BlueBorne reveals the weakness of Bluetooth: Many devices at risk of attack
It’s called BlueBorne (literally ” transported through the blue ” ) and is a series of attacks that allows you to take control of devices that have an active Bluetooth connection. Patches already issued by the main producers.
BlueBorne is the name assigned to a set of eight different exploits that can be used to attack systems with an active Bluetooth chip. The attack only requires that the victim device has an active Bluetooth connection and can act in total silence.
Armis, the company that has revealed the vulnerabilities and how to attack, has released some examples of attack on the Android operating system. The first step of the attack requires the identification of the victim device; once this is done, the device is forced to cede information, which may also include encryption keys. Armis speaks of a certain resemblance to Heartbleed.
By using a vulnerability in the Bluetooth Network Encapsulation Protocol (BNEP), which allows the smartphone to be used as an Internet access point (so-called tethering), an attacker can be corrupt selected memory segments and arbitrarily execute the machine code. This gives him, control of the device. Not only that, though: Armis claims that it is possible to execute remote code; in this case, a vulnerability would be exploited in the PAN (Personal Area Network) profile of the BNEP service.
It is also possible to perform a MITM (Man-In-The-Middle) attack that allows all communications to be intercepted: behind this attack, it would again be a vulnerability in the PAN profile (different from the previous one). The attacker could create a malicious network interface, which can hijack all traffic to the destination specified by the attacker.
In all cases, there is no need for any operation by the user, and the device must not even be visible or placed in mating mode to make attacks possible. Once the Bluetooth is turned on, the device is vulnerable.
Armis has already been in contact with the major operating system manufacturers for some time; both Microsoft and Google have already issued updates to solve the problem, as well as the main Linux distributions (for example, the writer has received to update notification on Linux Mint 18.2).
Note that Google has provided updates for Android 6.0 Marshmallow and Android 7.0 Nougat, thus leaving users of Android 5.x Lollipop without protection. Even iOS devices with version of the system before 10 are at risk of attack.
Further information and examples of an attack or vulnerability can be found on the Armis Labs website.

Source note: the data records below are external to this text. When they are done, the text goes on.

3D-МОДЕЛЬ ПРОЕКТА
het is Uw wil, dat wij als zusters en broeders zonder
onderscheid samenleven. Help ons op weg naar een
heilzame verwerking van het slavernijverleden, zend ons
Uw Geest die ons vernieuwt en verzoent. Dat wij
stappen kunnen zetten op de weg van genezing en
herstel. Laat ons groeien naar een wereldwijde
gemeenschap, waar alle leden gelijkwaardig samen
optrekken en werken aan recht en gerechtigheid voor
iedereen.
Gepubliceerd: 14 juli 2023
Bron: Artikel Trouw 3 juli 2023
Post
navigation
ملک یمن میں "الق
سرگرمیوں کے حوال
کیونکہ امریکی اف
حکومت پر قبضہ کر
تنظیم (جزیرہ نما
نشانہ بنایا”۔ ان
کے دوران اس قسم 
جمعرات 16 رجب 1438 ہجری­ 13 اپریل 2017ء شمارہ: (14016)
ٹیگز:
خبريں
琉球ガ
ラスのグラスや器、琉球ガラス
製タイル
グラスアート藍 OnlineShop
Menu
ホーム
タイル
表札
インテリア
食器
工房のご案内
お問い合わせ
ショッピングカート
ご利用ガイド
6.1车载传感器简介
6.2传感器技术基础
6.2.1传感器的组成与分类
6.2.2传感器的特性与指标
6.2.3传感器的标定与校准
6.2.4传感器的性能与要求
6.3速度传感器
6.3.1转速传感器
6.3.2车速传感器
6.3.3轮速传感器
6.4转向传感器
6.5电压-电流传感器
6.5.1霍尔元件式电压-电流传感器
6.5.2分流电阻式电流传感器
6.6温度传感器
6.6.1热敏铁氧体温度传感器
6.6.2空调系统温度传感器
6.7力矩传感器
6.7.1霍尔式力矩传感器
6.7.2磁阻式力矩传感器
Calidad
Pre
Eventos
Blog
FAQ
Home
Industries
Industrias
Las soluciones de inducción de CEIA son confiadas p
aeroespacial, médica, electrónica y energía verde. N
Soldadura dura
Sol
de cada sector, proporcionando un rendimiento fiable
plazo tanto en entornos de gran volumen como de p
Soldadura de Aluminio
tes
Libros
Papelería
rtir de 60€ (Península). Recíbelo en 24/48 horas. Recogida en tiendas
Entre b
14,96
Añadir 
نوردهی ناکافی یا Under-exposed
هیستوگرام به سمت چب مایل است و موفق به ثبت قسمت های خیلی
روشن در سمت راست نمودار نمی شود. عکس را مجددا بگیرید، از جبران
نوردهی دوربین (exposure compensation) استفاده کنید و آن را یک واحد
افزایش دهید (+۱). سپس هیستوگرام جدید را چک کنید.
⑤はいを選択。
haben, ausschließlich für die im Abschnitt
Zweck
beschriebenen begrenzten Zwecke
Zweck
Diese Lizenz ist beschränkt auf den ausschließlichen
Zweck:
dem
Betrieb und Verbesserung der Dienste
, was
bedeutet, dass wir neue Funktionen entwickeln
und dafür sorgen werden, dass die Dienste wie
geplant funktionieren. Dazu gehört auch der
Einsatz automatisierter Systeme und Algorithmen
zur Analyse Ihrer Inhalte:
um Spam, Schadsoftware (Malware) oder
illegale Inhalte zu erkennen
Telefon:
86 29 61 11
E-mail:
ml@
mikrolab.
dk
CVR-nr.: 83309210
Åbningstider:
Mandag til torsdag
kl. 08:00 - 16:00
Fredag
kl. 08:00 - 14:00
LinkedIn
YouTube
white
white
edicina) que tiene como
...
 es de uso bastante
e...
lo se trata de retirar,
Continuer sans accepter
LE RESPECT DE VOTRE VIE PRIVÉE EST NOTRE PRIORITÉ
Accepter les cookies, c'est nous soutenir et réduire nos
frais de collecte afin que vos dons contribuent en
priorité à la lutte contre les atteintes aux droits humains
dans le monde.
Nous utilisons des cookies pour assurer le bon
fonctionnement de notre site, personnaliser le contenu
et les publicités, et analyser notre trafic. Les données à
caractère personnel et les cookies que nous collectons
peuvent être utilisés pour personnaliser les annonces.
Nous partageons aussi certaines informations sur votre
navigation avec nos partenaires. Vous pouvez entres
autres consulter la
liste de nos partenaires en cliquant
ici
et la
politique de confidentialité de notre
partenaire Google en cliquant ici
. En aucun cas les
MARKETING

Not all systems will be updated, and in some cases updates may take some time to be provided. Besides being a good standard to save battery, turning off the Bluetooth connection on smartphones, tablets and computers is also a measure that helps prevent the possibility of being attacked.
In general, it is always a wise move not to keep active what is not actively used: on the other hand, because if you turn off the machine when it is in the garage you should not turn off unused connections?